- _What to work on_: Lines from the line with "Park & Rec |" to the line with "2.1.c. | Revisit" in the entries below, and only those, must be output exactly, with both ends included.
Source material: Begin
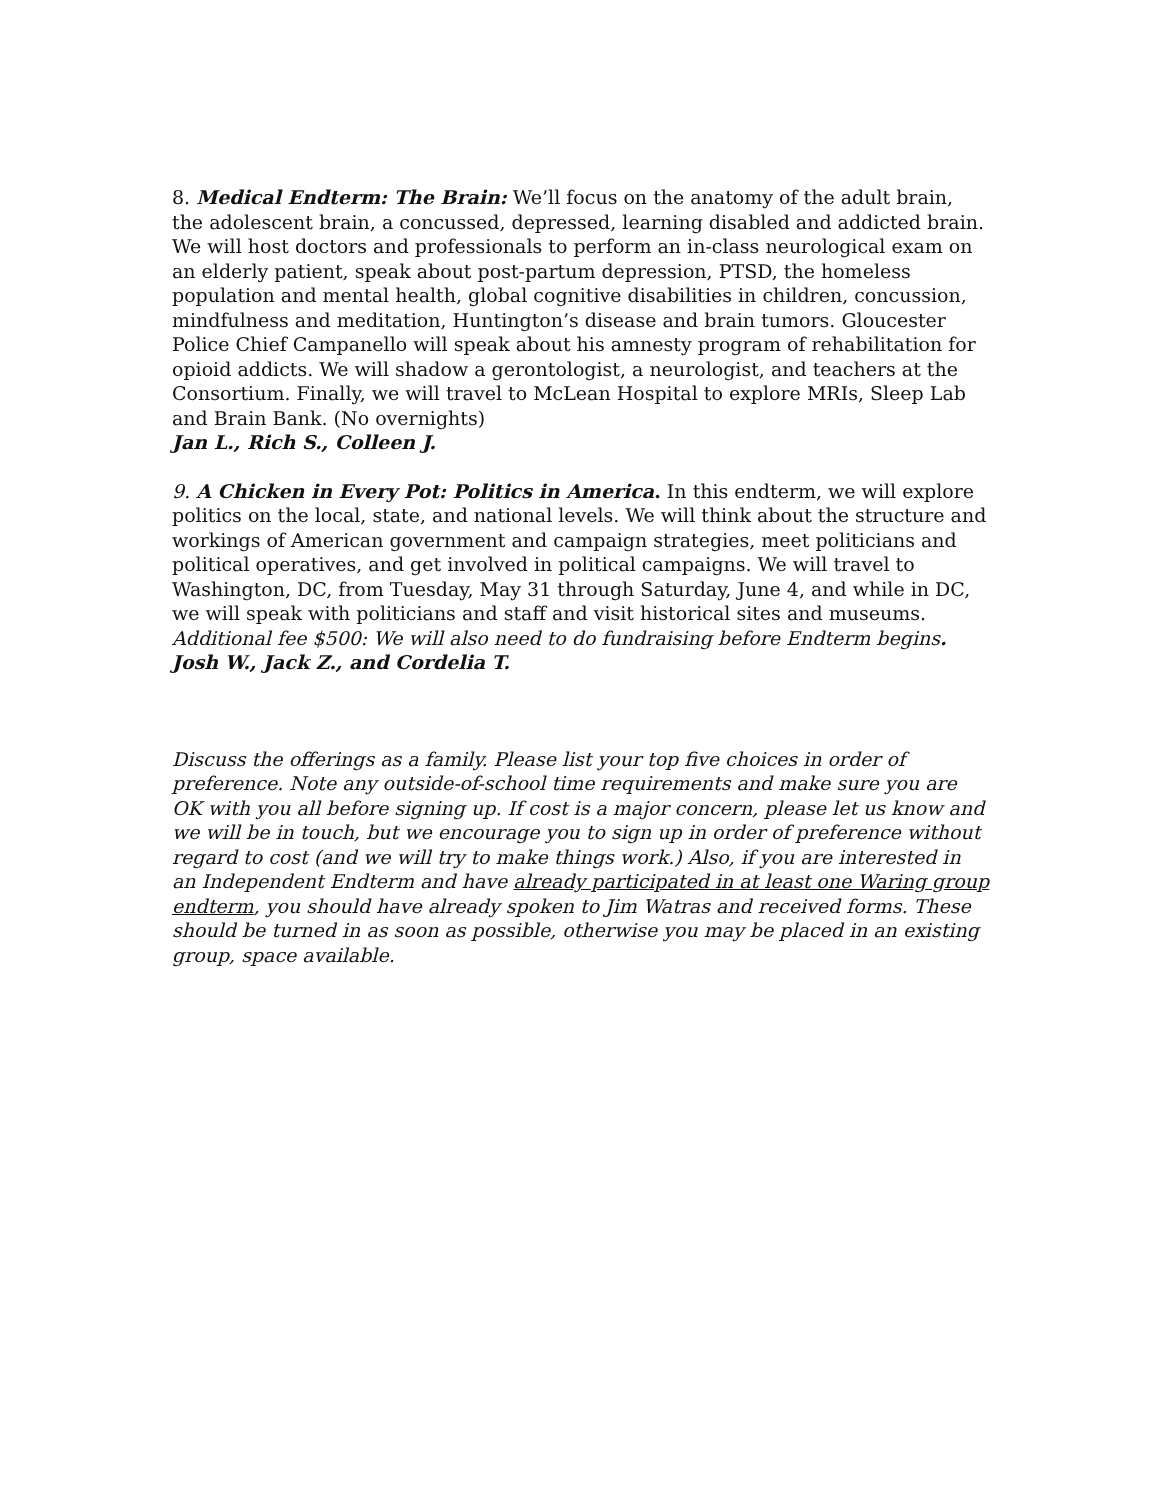8. Medical Endterm: The Brain: We’ll focus on the anatomy of the adult brain, the adolescent brain, a concussed, depressed, learning disabled and addicted brain. We will host doctors and professionals to perform an in-class neurological exam on an elderly patient, speak about post-partum depression, PTSD, the homeless population and mental health, global cognitive disabilities in children, concussion, mindfulness and meditation, Huntington’s disease and brain tumors. Gloucester Police Chief Campanello will speak about his amnesty program of rehabilitation for opioid addicts. We will shadow a gerontologist, a neurologist, and teachers at the Consortium. Finally, we will travel to McLean Hospital to explore MRIs, Sleep Lab and Brain Bank. (No overnights)
Jan L., Rich S., Colleen J.
9. A Chicken in Every Pot: Politics in America. In this endterm, we will explore politics on the local, state, and national levels. We will think about the structure and workings of American government and campaign strategies, meet politicians and political operatives, and get involved in political campaigns. We will travel to Washington, DC, from Tuesday, May 31 through Saturday, June 4, and while in DC, we will speak with politicians and staff and visit historical sites and museums. Additional fee $500: We will also need to do fundraising before Endterm begins. Josh W., Jack Z., and Cordelia T.
Discuss the offerings as a family. Please list your top five choices in order of preference. Note any outside-of-school time requirements and make sure you are OK with you all before signing up. If cost is a major concern, please let us know and we will be in touch, but we encourage you to sign up in order of preference without regard to cost (and we will try to make things work.) Also, if you are interested in an Independent Endterm and have already participated in at least one Waring group endterm, you should have already spoken to Jim Watras and received forms. These should be turned in as soon as possible, otherwise you may be placed in an existing group, space available.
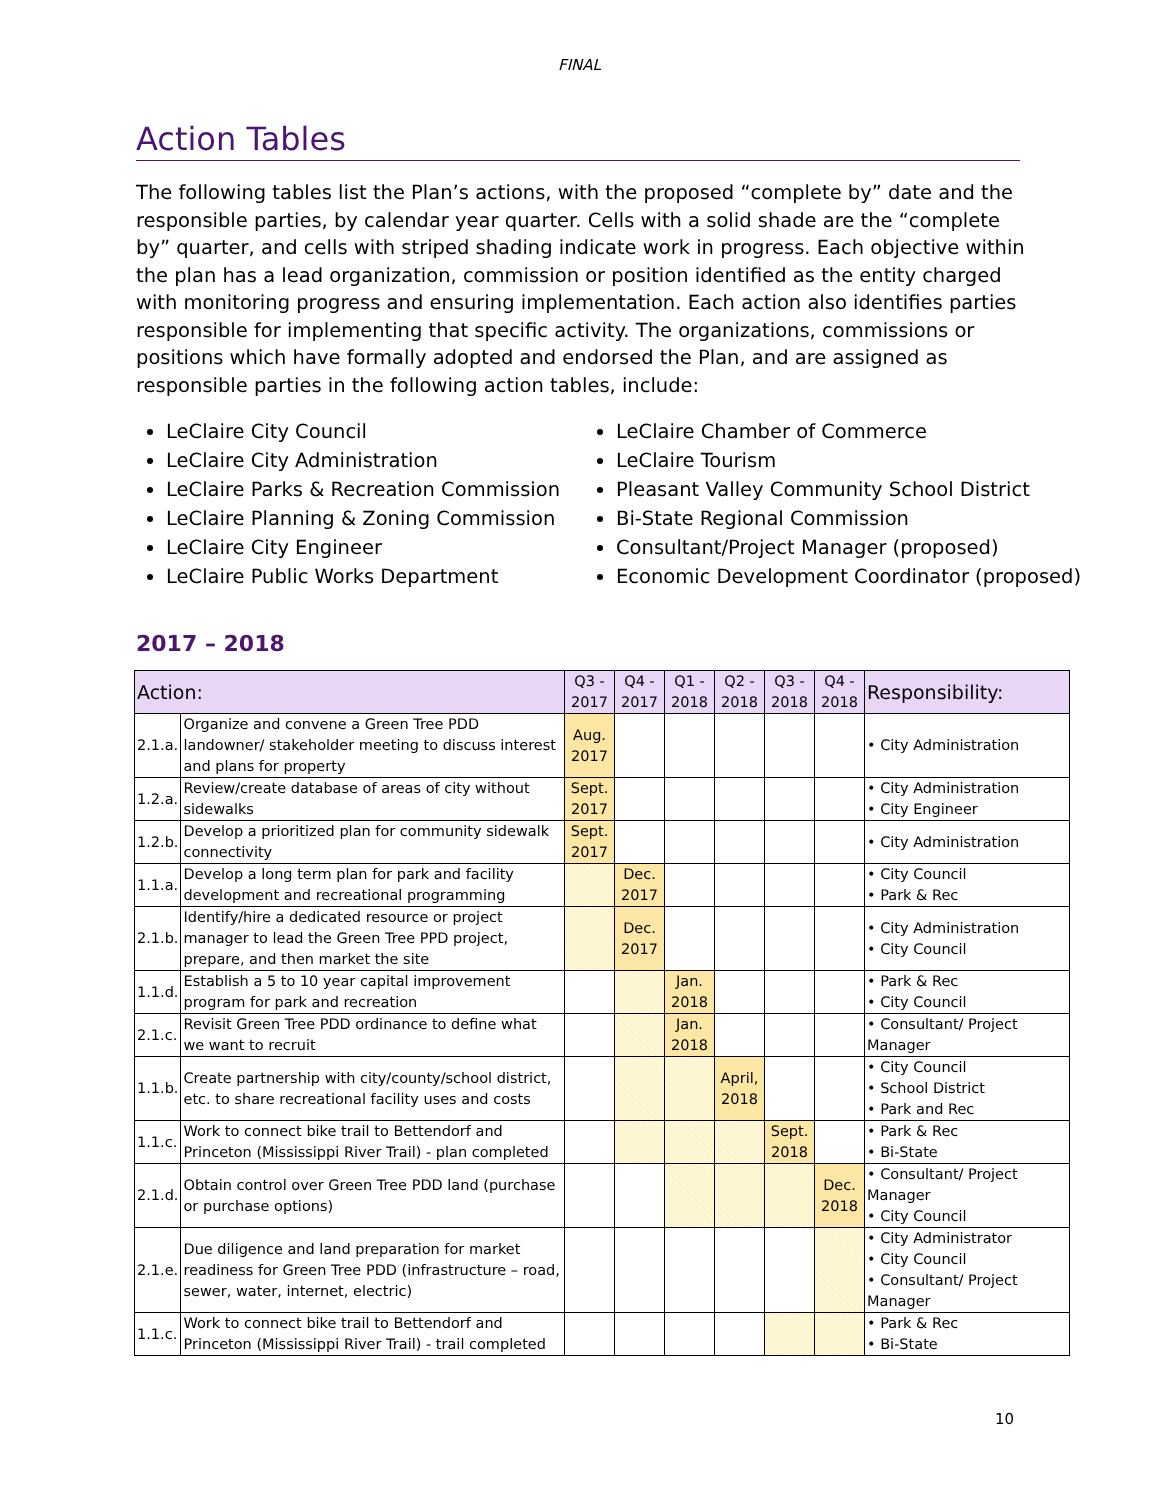FINAL
Action Tables
The following tables list the Plan’s actions, with the proposed “complete by” date and the responsible parties, by calendar year quarter. Cells with a solid shade are the “complete by” quarter, and cells with striped shading indicate work in progress. Each objective within the plan has a lead organization, commission or position identified as the entity charged with monitoring progress and ensuring implementation. Each action also identifies parties responsible for implementing that specific activity. The organizations, commissions or positions which have formally adopted and endorsed the Plan, and are assigned as responsible parties in the following action tables, include:
LeClaire City Council
LeClaire City Administration
LeClaire Parks & Recreation Commission
LeClaire Planning & Zoning Commission
LeClaire City Engineer
LeClaire Public Works Department
LeClaire Chamber of Commerce
LeClaire Tourism
Pleasant Valley Community School District
Bi-State Regional Commission
Consultant/Project Manager (proposed)
Economic Development Coordinator (proposed)
2017 – 2018
| Action: | | Q3 - 2017 | Q4 - 2017 | Q1 - 2018 | Q2 - 2018 | Q3 - 2018 | Q4 - 2018 | Responsibility: |
| --- | --- | --- | --- | --- | --- | --- | --- | --- |
| 2.1.a. | Organize and convene a Green Tree PDD landowner/ stakeholder meeting to discuss interest and plans for property | Aug. 2017 | | | | | | • City Administration |
| 1.2.a. | Review/create database of areas of city without sidewalks | Sept. 2017 | | | | | | • City Administration • City Engineer |
| 1.2.b. | Develop a prioritized plan for community sidewalk connectivity | Sept. 2017 | | | | | | • City Administration |
| 1.1.a. | Develop a long term plan for park and facility development and recreational programming | | Dec. 2017 | | | | | • City Council • Park & Rec |
| 2.1.b. | Identify/hire a dedicated resource or project manager to lead the Green Tree PPD project, prepare, and then market the site | | Dec. 2017 | | | | | • City Administration • City Council |
| 1.1.d. | Establish a 5 to 10 year capital improvement program for park and recreation | | | Jan. 2018 | | | | • Park & Rec • City Council |
| 2.1.c. | Revisit Green Tree PDD ordinance to define what we want to recruit | | | Jan. 2018 | | | | • Consultant/ Project Manager |
| 1.1.b. | Create partnership with city/county/school district, etc. to share recreational facility uses and costs | | | | April, 2018 | | | • City Council • School District • Park and Rec |
| 1.1.c. | Work to connect bike trail to Bettendorf and Princeton (Mississippi River Trail) - plan completed | | | | | Sept. 2018 | | • Park & Rec • Bi-State |
| 2.1.d. | Obtain control over Green Tree PDD land (purchase or purchase options) | | | | | | Dec. 2018 | • Consultant/ Project Manager • City Council |
| 2.1.e. | Due diligence and land preparation for market readiness for Green Tree PDD (infrastructure – road, sewer, water, internet, electric) | | | | | | | • City Administrator • City Council • Consultant/ Project Manager |
| 1.1.c. | Work to connect bike trail to Bettendorf and Princeton (Mississippi River Trail) - trail completed | | | | | | | • Park & Rec • Bi-State |
10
Source material: End
- _Response to the task_:
| 1.1.a. | Develop a long term plan for park and facility development and recreational programming | | Dec. 2017 | | | | | • City Council • Park & Rec |
| 2.1.b. | Identify/hire a dedicated resource or project manager to lead the Green Tree PPD project, prepare, and then market the site | | Dec. 2017 | | | | | • City Administration • City Council |
| 1.1.d. | Establish a 5 to 10 year capital improvement program for park and recreation | | | Jan. 2018 | | | | • Park & Rec • City Council |
| 2.1.c. | Revisit Green Tree PDD ordinance to define what we want to recruit | | | Jan. 2018 | | | | • Consultant/ Project Manager |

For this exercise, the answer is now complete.